Montejo appears across multiple self-reported groups in the Census data. The largest shares in the 2020 file are Hispanic (84.1%), White (7.3%), Asian/Pacific Islander (7.3%). For 2020, the source file also published raw headcounts for each group, which is why this page can show both percentages and counts in the ancestry section.
Yes. This page is using the latest surname file currently loaded on Name Census, which is 2020. The historical section above also keeps any older Census surname entries we have for Montejo (2000, 2010, 2020).
No. The Census Bureau only publishes surnames that appeared at least 100 times in a given decennial Census. That means very rare surnames are excluded entirely, and a surname can appear in one Census release but disappear from a later one if it falls below the reporting threshold.
There are two main reasons: rounding and suppression. The Census Bureau rounds published values, and it may suppress very small cells to protect privacy. For 2020, the Bureau also published raw group counts rather than direct percentages, so Name Census converts those counts back into shares for comparability across census years.
A Spanish locative surname indicating origin from Montejo, a town in Spain. The fuller origin note on this page goes into more detail.

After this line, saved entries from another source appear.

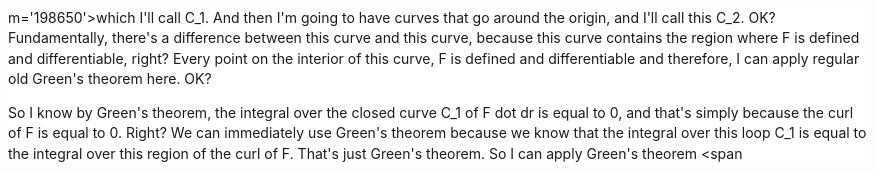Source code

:   m='198650'>which</span> <span m='198870'>I'll</span> <span
  m='199020'>call</span> <span m='199290'>C_1.</span> <span
  m='201110'>And</span> <span m='201290'>then</span> <span m='201390'>I'm</span>
  <span m='201480'>going</span> <span m='201650'>to</span> <span
  m='201710'>have</span> <span m='201880'>curves</span> <span
  m='204070'>that</span> <span m='204220'>go</span> <span
  m='204370'>around</span> <span m='204810'>the</span> <span
  m='204880'>origin,</span> <span m='206840'>and</span> <span
  m='206990'>I'll</span> <span m='207070'>call</span> <span
  m='207260'>this</span> <span m='207520'>C_2.</span> <span
  m='210020'>OK?</span> <span m='211020'>Fundamentally,</span> <span
  m='212200'>there's</span> <span m='212390'>a</span> <span
  m='212460'>difference</span> <span m='212880'>between</span> <span
  m='213180'>this</span> <span m='213330'>curve</span> <span
  m='213490'>and</span> <span m='213650'>this</span> <span
  m='213830'>curve,</span> <span m='214410'>because</span> <span
  m='214700'>this</span> <span m='214990'>curve</span> <span
  m='215740'>contains</span> <span m='216540'>the</span> <span
  m='216620'>region</span> <span m='217210'>where</span> <span
  m='217440'>F</span> <span m='217690'>is</span> <span m='217830'>defined</span>
  <span m='218210'>and</span> <span m='218280'>differentiable,</span> <span
  m='219010'>right?</span> <span m='220940'>Every</span> <span
  m='221330'>point</span> <span m='221710'>on</span> <span m='221790'>the</span>
  <span m='221870'>interior</span> <span m='222380'>of</span> <span
  m='222480'>this</span> <span m='222690'>curve,</span> <span
  m='224000'>F</span> <span m='224440'>is</span> <span m='225730'>defined</span>
  <span m='226220'>and</span> <span m='226310'>differentiable</span> <span
  m='226910'>and</span> <span m='227070'>therefore,</span> <span
  m='227450'>I</span> <span m='227510'>can</span> <span m='227660'>apply</span>
  <span m='228270'>regular</span> <span m='228760'>old</span> <span
  m='228940'>Green's</span> <span m='229310'>theorem</span> <span
  m='229660'>here.</span> <span m='230610'>OK?</span> </p><p><span
  m='231300'>So</span> <span m='231580'>I</span> <span m='231770'>know</span>
  <span m='232330'>by</span> <span m='232460'>Green's</span> <span
  m='232830'>theorem,</span> <span m='233720'>the</span> <span
  m='234120'>integral</span> <span m='234310'>over</span> <span
  m='234490'>the</span> <span m='234670'>closed</span> <span
  m='235000'>curve</span> <span m='235290'>C_1</span> <span m='235860'>of</span>
  <span m='236100'>F</span> <span m='236270'>dot</span> <span
  m='236390'>dr</span> <span m='238360'>is</span> <span m='238480'>equal</span>
  <span m='238740'>to</span> <span m='238830'>0,</span> <span
  m='239570'>and</span> <span m='239720'>that's</span> <span
  m='239880'>simply</span> <span m='240180'>because</span> <span
  m='240470'>the</span> <span m='240540'>curl</span> <span m='240960'>of</span>
  <span m='241060'>F</span> <span m='241255'>is</span> <span
  m='241450'>equal</span> <span m='241570'>to</span> <span m='241690'>0.</span>
  <span m='243270'>Right?</span> <span m='243470'>We</span> <span
  m='243560'>can</span> <span m='243680'>immediately</span> <span
  m='244140'>use</span> <span m='244340'>Green's</span> <span
  m='244670'>theorem</span> <span m='245500'>because</span> <span
  m='245820'>we</span> <span m='245950'>know</span> <span m='246680'>that</span>
  <span m='247050'>the</span> <span m='247360'>integral</span> <span
  m='247750'>over</span> <span m='247920'>this</span> <span
  m='248140'>loop</span> <span m='248470'>C_1</span> <span m='249260'>is</span>
  <span m='249510'>equal</span> <span m='249780'>to</span> <span
  m='249920'>the</span> <span m='250120'>integral</span> <span
  m='250560'>over</span> <span m='250800'>this</span> <span
  m='251000'>region</span> <span m='251940'>of</span> <span
  m='252130'>the</span> <span m='252220'>curl</span> <span m='252500'>of</span>
  <span m='252600'>F.</span> <span m='254020'>That's</span> <span
  m='254310'>just</span> <span m='254520'>Green's</span> <span
  m='254960'>theorem.</span> <span m='255260'>So</span> <span
  m='255970'>I</span> <span m='256140'>can</span> <span m='256350'>apply</span>
  <span m='256710'>Green's</span> <span m='257050'>theorem</span> <span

All surname statistics on Name Census are drawn from the US Census Bureau's decennial surname frequency tables. These files list every surname that appeared 100 or more times in the 2020 Census, along with a count, a per-100,000 rate, and a self-reported demographic breakdown. You can read the full explanation on our methodology page.
For surnames, Name Census does not age cohorts the way it does for first names. Instead, it takes the Census Bureau's published frequency for Montejo (0.69 per 100,000) and applies that rate to the current U.S. resident population to estimate how many living Americans have the surname today.
HowManyOfMe.org, our sister site, answers that with the living-bearer count in one glance.